** Problem to work on **
Where the string "inventory" appears in a line of the data, show that line.

** Given records **
..............................

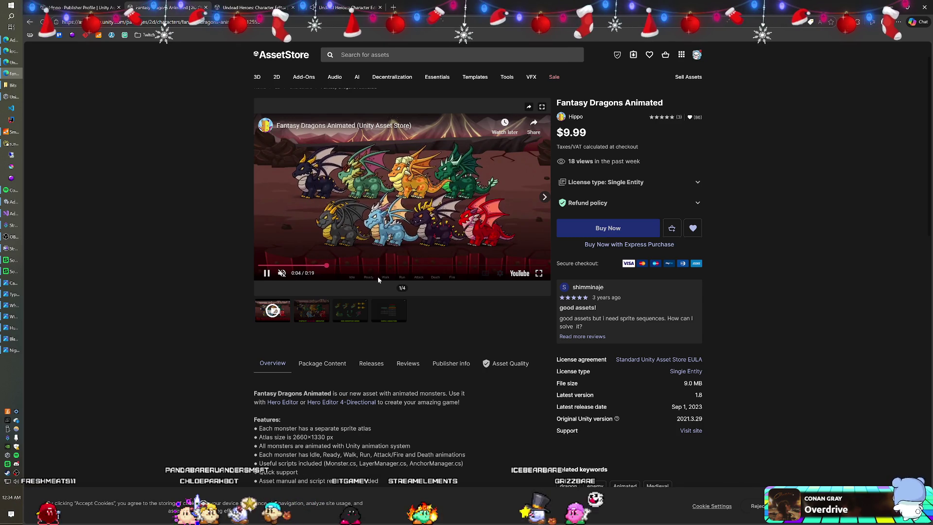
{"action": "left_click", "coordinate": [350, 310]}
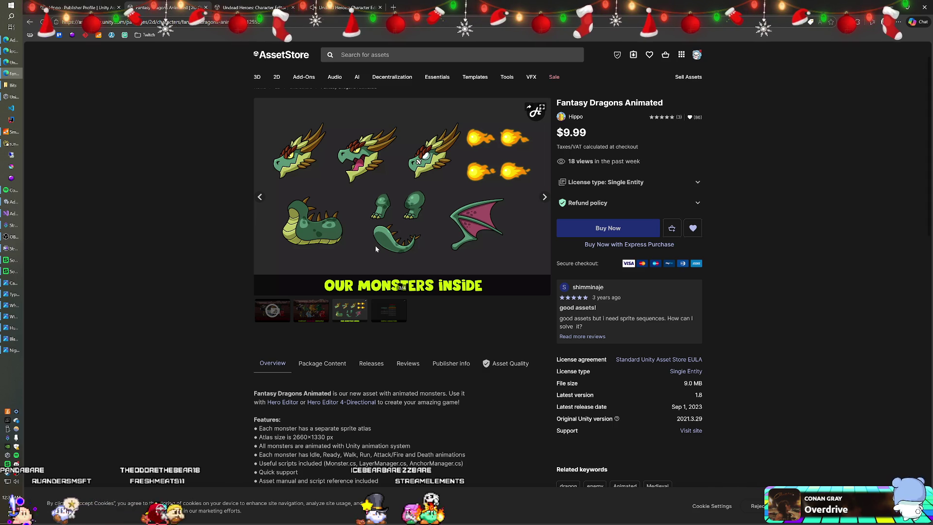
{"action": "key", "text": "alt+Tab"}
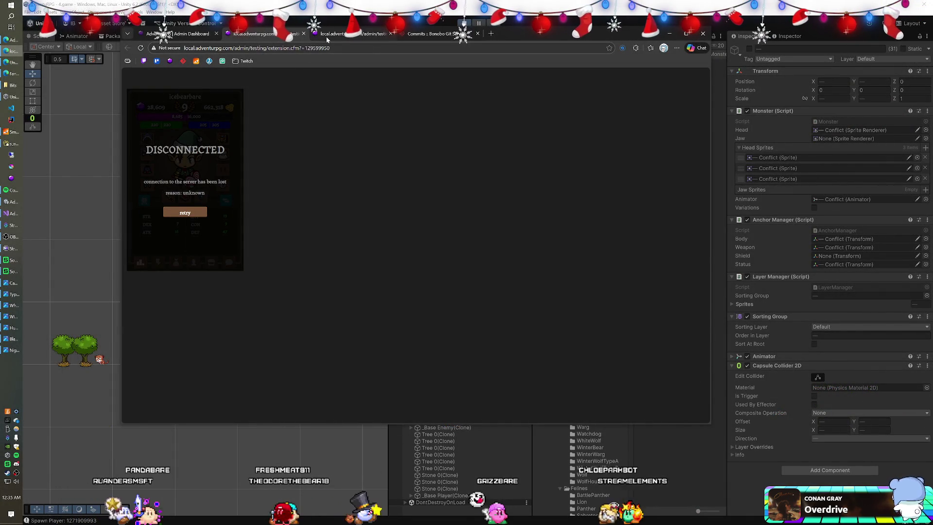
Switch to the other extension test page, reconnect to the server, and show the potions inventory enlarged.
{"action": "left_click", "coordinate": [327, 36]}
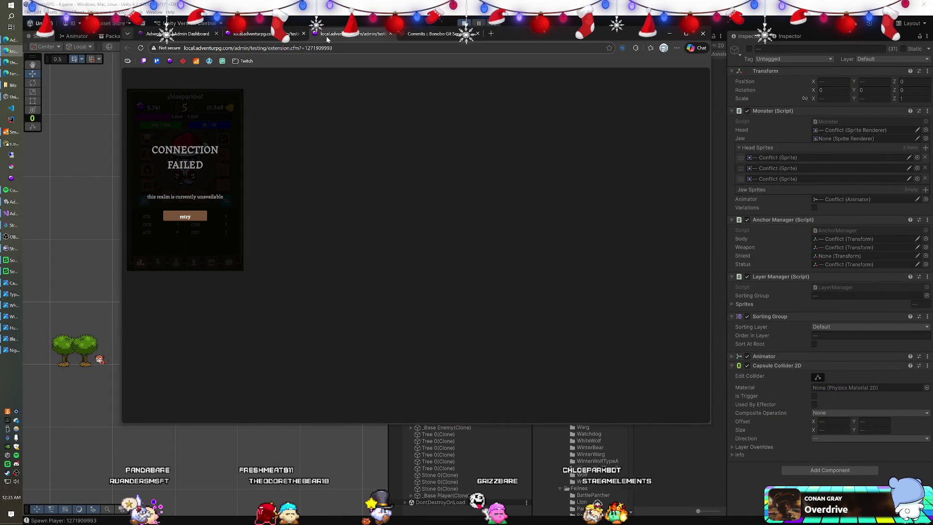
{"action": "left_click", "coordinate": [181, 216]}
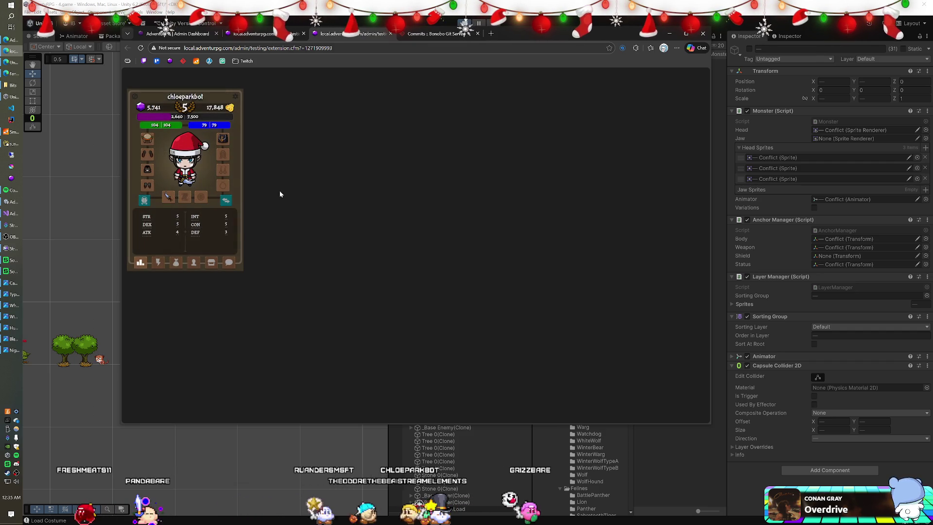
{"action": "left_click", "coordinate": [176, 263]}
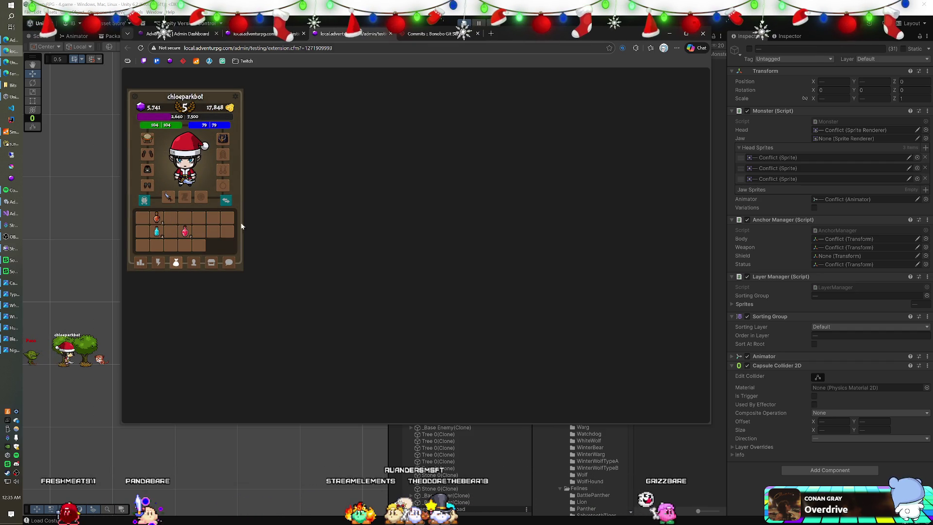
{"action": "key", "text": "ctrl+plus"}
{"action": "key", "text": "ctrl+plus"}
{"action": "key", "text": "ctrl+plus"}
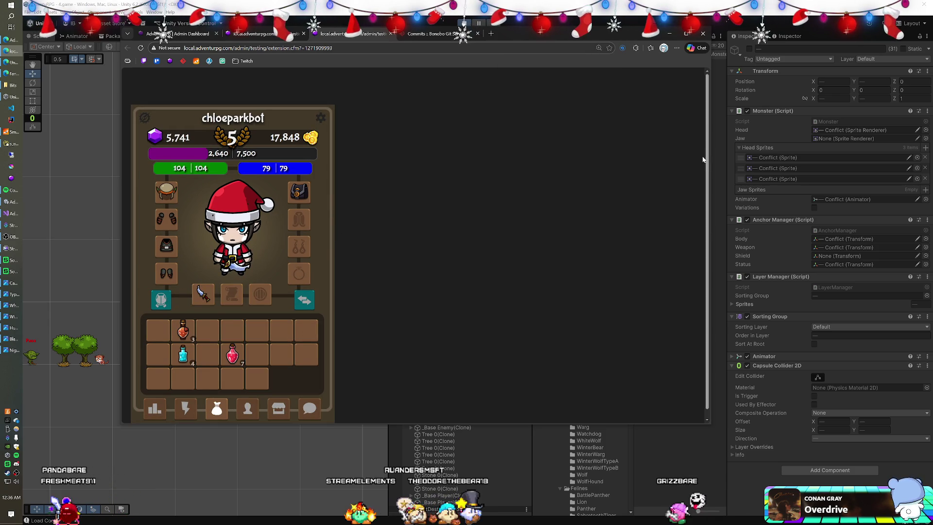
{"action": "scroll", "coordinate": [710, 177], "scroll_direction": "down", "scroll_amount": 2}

..............................

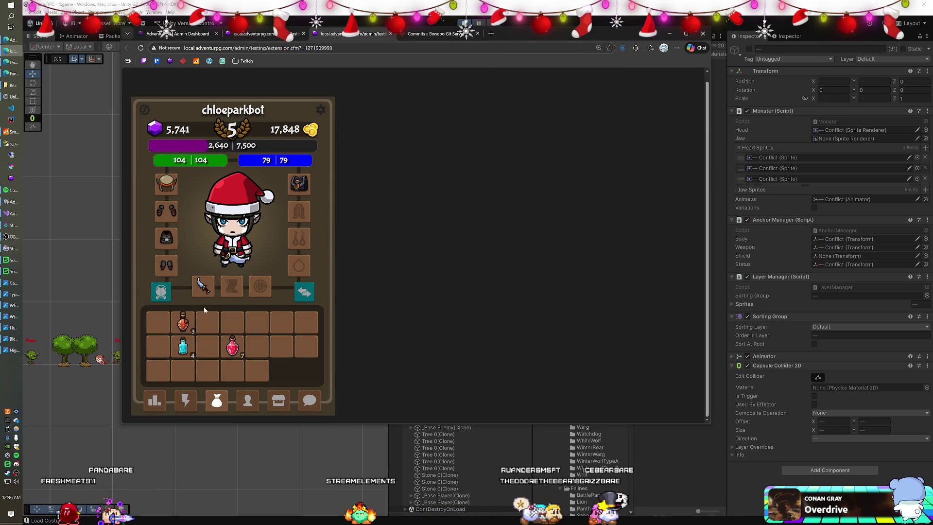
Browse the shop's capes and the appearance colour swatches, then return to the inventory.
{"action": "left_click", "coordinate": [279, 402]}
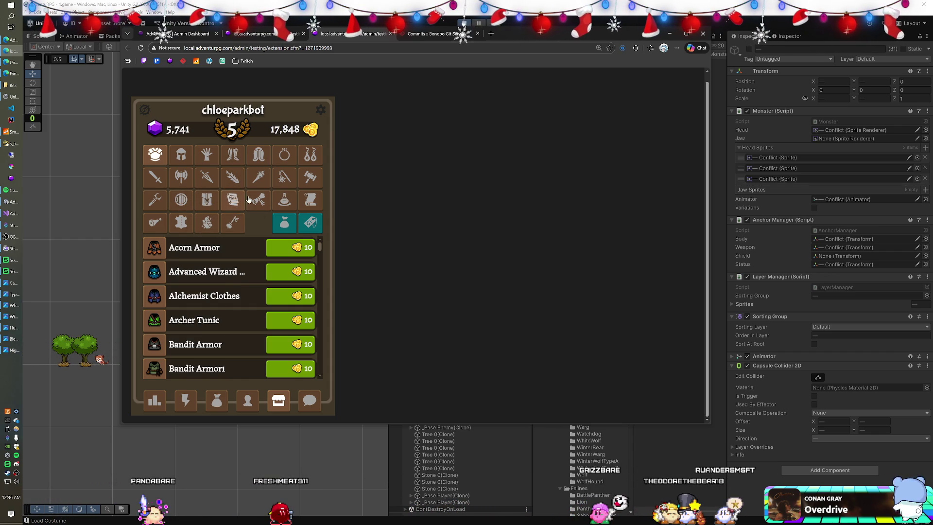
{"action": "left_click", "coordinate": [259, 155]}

..............................

** Task answer **
Switch to the other extension test page, reconnect to the server, and show the potions inventory enlarged.
Browse the shop's capes and the appearance colour swatches, then return to the inventory.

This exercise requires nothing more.